# Brano
Per percepire la pensione di vecchiaia si richiede di soddisfare i due seguenti requisiti:

  • aver versato almeno 20 anni di contributi;
  • aver raggiunto i 67 anni di età 

Ai fini del raggiungimento dei 20 anni di contributi minimi per la pensione di vecchiaia, bisogna precisare che vale la contribuzione a qualsiasi titolo versata o accreditata in favore dell’assicurato.

Si considerano, cioè, validi alla stessa maniera nel conteggio dei 20 anni di contributi minimi i contributi da lavoro, da riscatto, figurativi ed i versamenti volontari.

E per coloro che rientrano tra i “contributivi puri”, ovverosia quei lavoratori il cui primo versamento contributivo viene dopo la riforma Dini e quindi decorra dall’1 gennaio 1996?

Il doppio requisito anagrafico e contributivo visto sopra non risulta sufficiente, ma ne è previsto addirittura un terzo.

I “contributivi puri”, infatti, per poter accedere alla pensione di vecchiaia devono soddisfare i tre seguenti requisiti:

  • aver versato almeno 20 anni di contributi;
  • aver raggiunto i 67 anni di età; 
  • l’importo della pensione maturato non deve essere inferiore a 1,5 volte l’importo dell’assegno sociale.

Per i “contributivi puri”, dunque, non è possibile ottenere la pensione di vecchiaia qualora non si soddisfi il terzo requisito.

Tuttavia, per i “contributivi puri” che abbiano raggiunto i 71 anni di età vi è la possibilità di accedere alla “pensione di vecchiaia contributiva” senza dover soddisfare il requisito dell’assegno sociale.

# Azione richiesta 1
Riscrivi il brano sulla pensione di vecchiaia da "Per percepire la" a "addirittura un terzo.", mettendo "iscritto" al posto di "assicurato".
# Azione richiesta 2
Traduci in inglese questa frase del brano sulla pensione di vecchiaia: «Per i “contributivi puri”, dunque, non è possibile ottenere la pensione di vecchiaia qualora non si soddisfi il terzo requisito.»

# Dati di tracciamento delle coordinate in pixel
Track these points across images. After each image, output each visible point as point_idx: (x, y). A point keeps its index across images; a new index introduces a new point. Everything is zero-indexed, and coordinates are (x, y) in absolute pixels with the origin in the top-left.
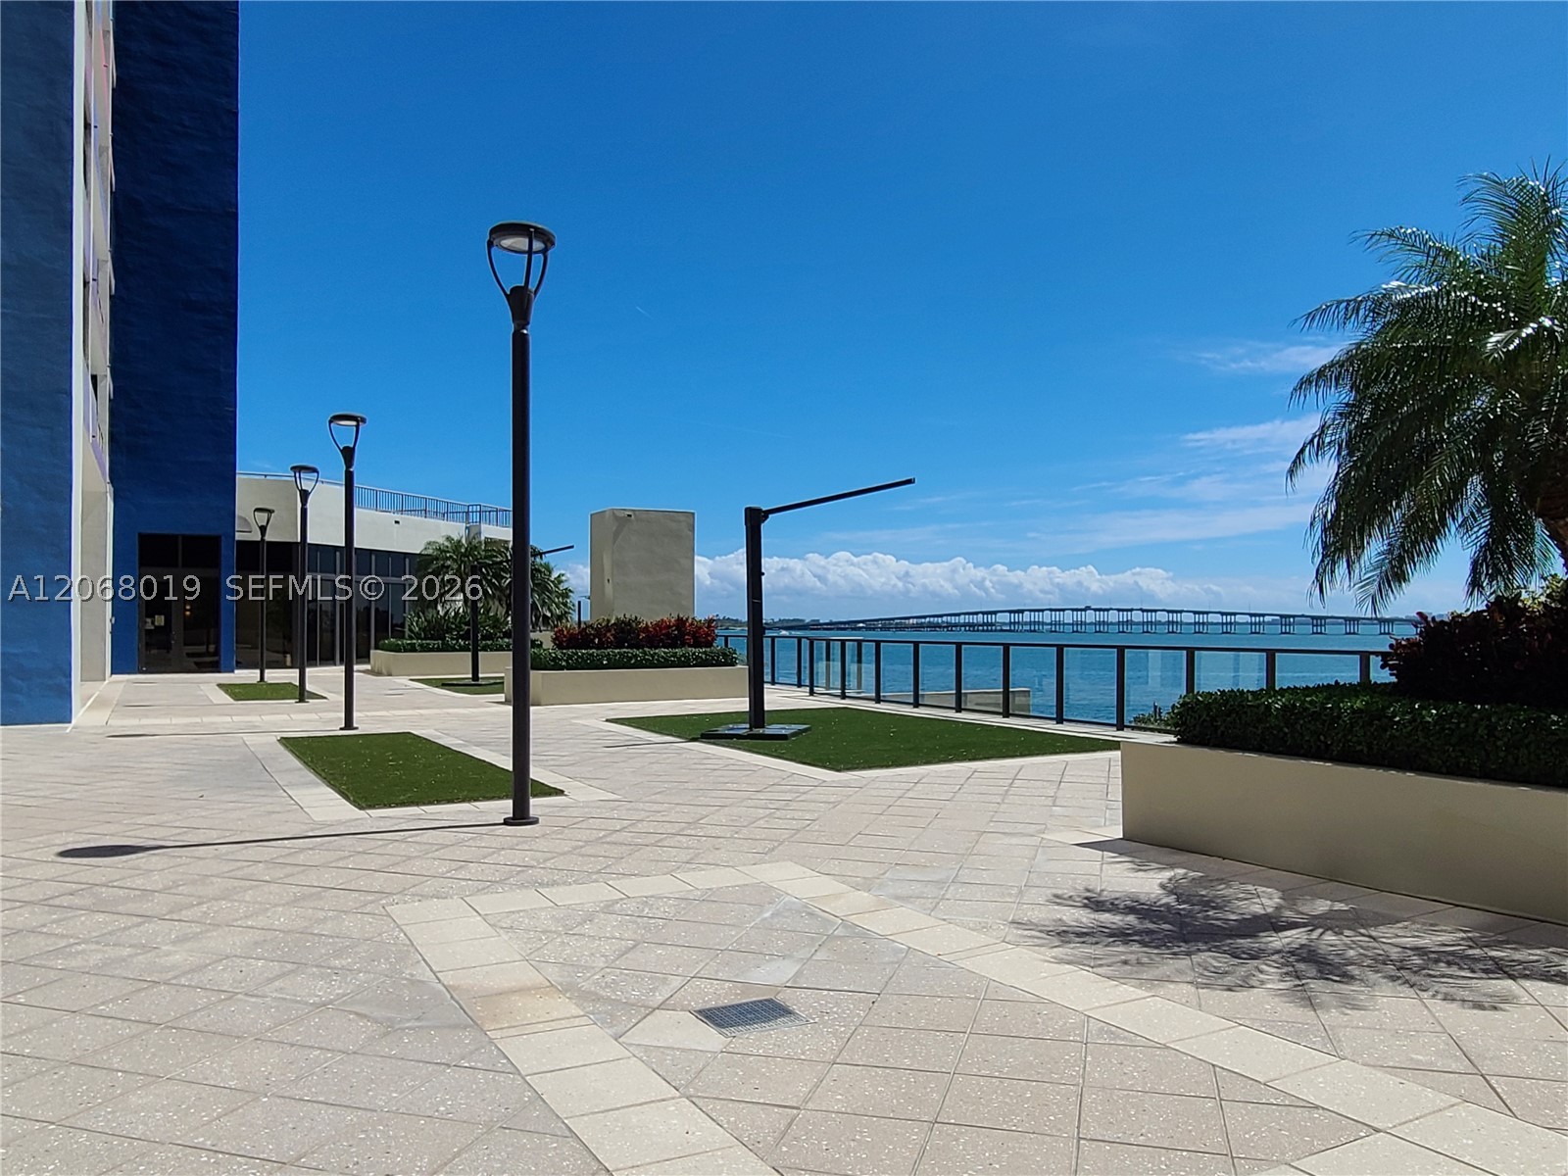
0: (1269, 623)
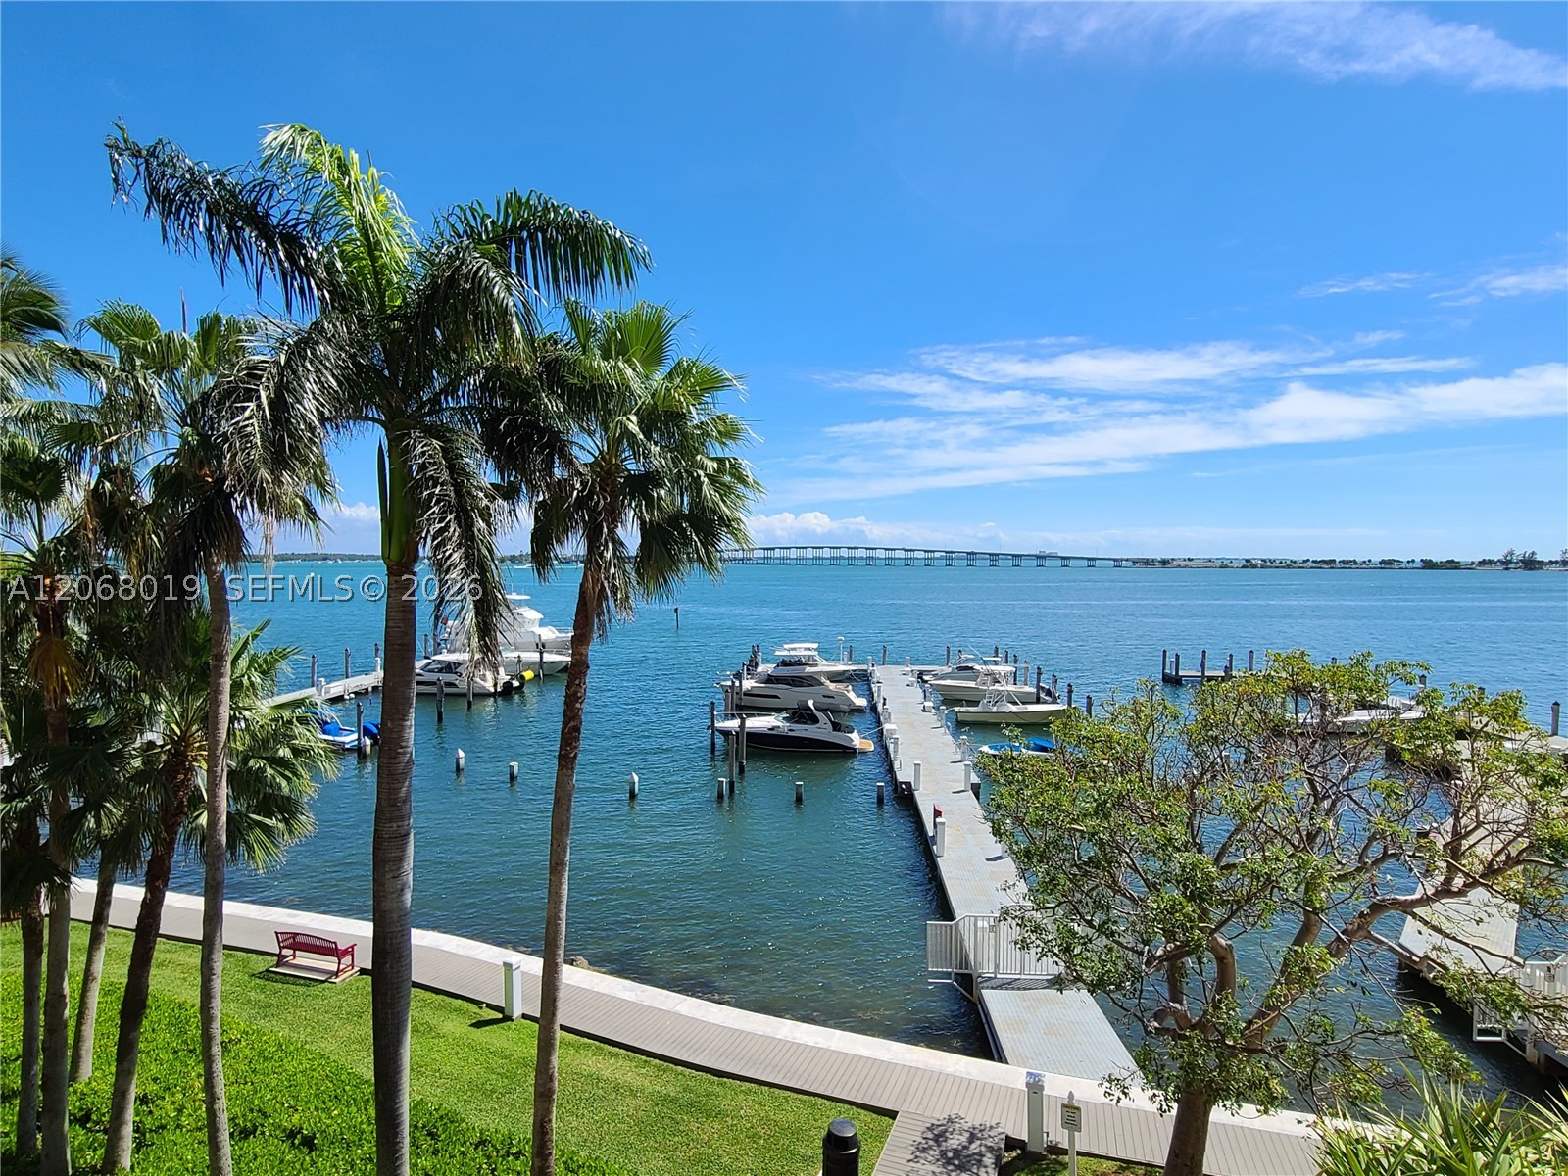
0: (938, 558)
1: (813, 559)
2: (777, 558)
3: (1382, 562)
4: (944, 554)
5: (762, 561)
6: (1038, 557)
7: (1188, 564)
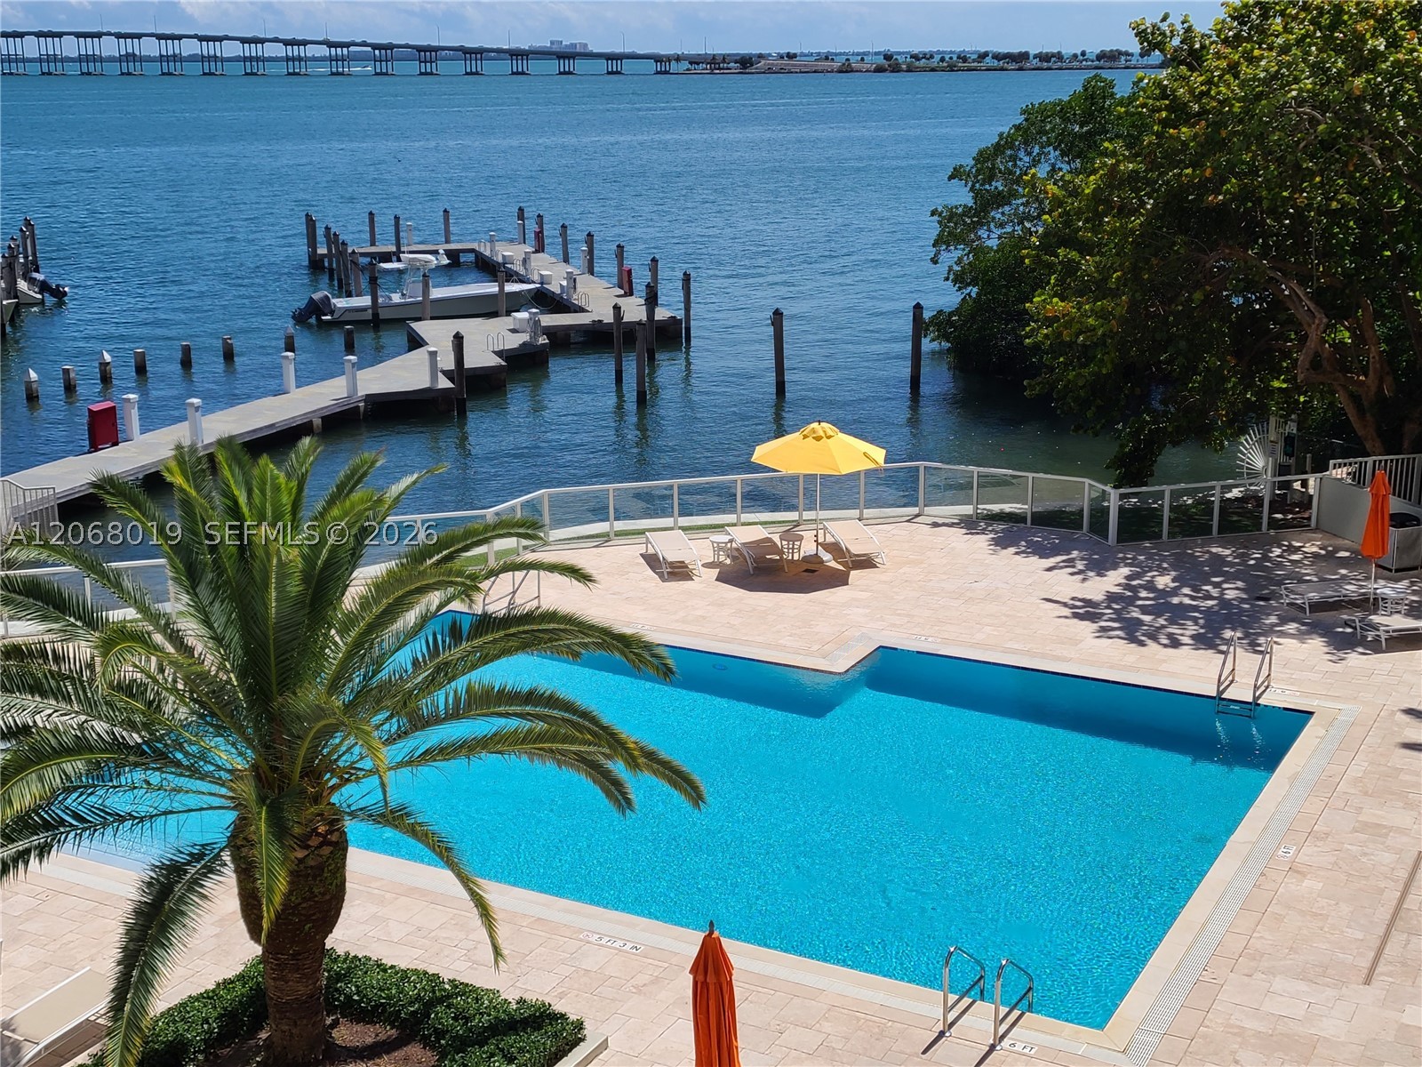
1: (40, 60)
3: (1102, 56)
6: (516, 54)
7: (789, 64)
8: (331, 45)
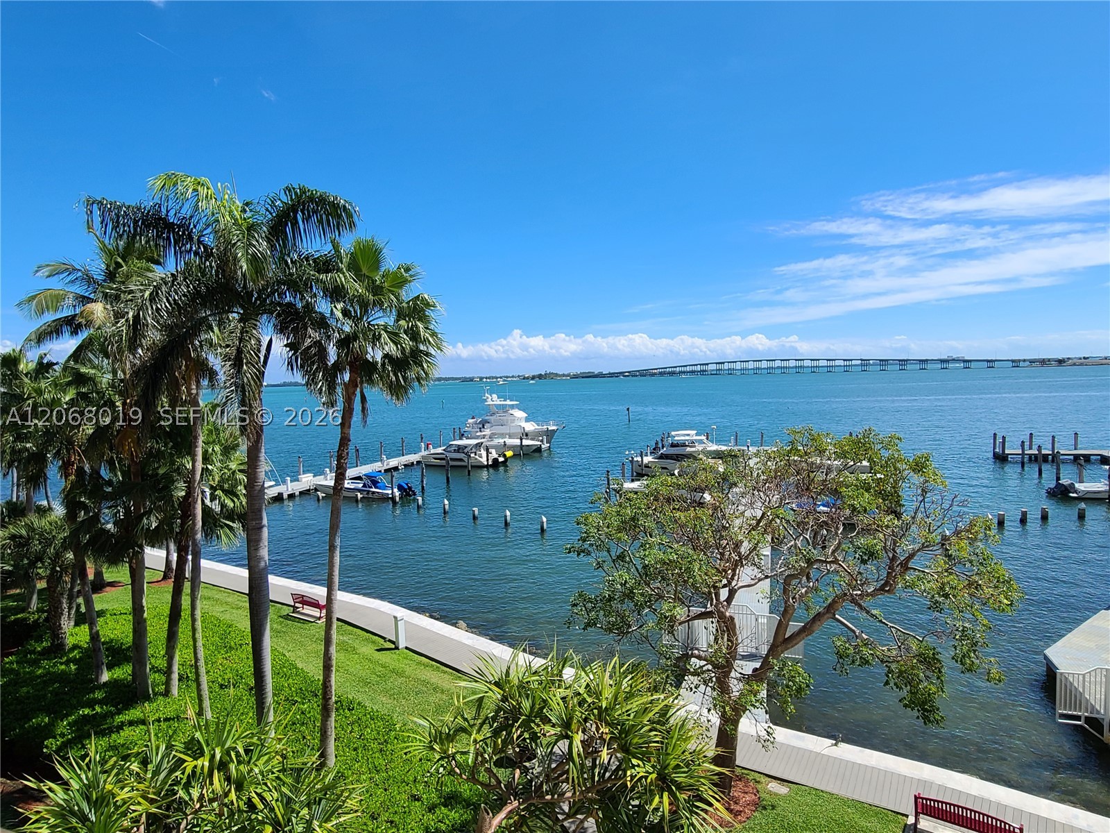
1: (754, 370)
2: (726, 370)
4: (860, 361)
5: (715, 372)
6: (943, 361)
7: (1084, 362)
8: (862, 360)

# Soluzione scritta 1
Per percepire la pensione di vecchiaia si richiede di soddisfare i due seguenti requisiti:

  • aver versato almeno 20 anni di contributi;
  • aver raggiunto i 67 anni di età 

Ai fini del raggiungimento dei 20 anni di contributi minimi per la pensione di vecchiaia, bisogna precisare che vale la contribuzione a qualsiasi titolo versata o accreditata in favore dell’iscritto.

Si considerano, cioè, validi alla stessa maniera nel conteggio dei 20 anni di contributi minimi i contributi da lavoro, da riscatto, figurativi ed i versamenti volontari.

E per coloro che rientrano tra i “contributivi puri”, ovverosia quei lavoratori il cui primo versamento contributivo viene dopo la riforma Dini e quindi decorra dall’1 gennaio 1996?

Il doppio requisito anagrafico e contributivo visto sopra non risulta sufficiente, ma ne è previsto addirittura un terzo.

# Soluzione scritta 2
For “pure contributors,” therefore, it is not possible to obtain the old-age pension if the third requirement is not met.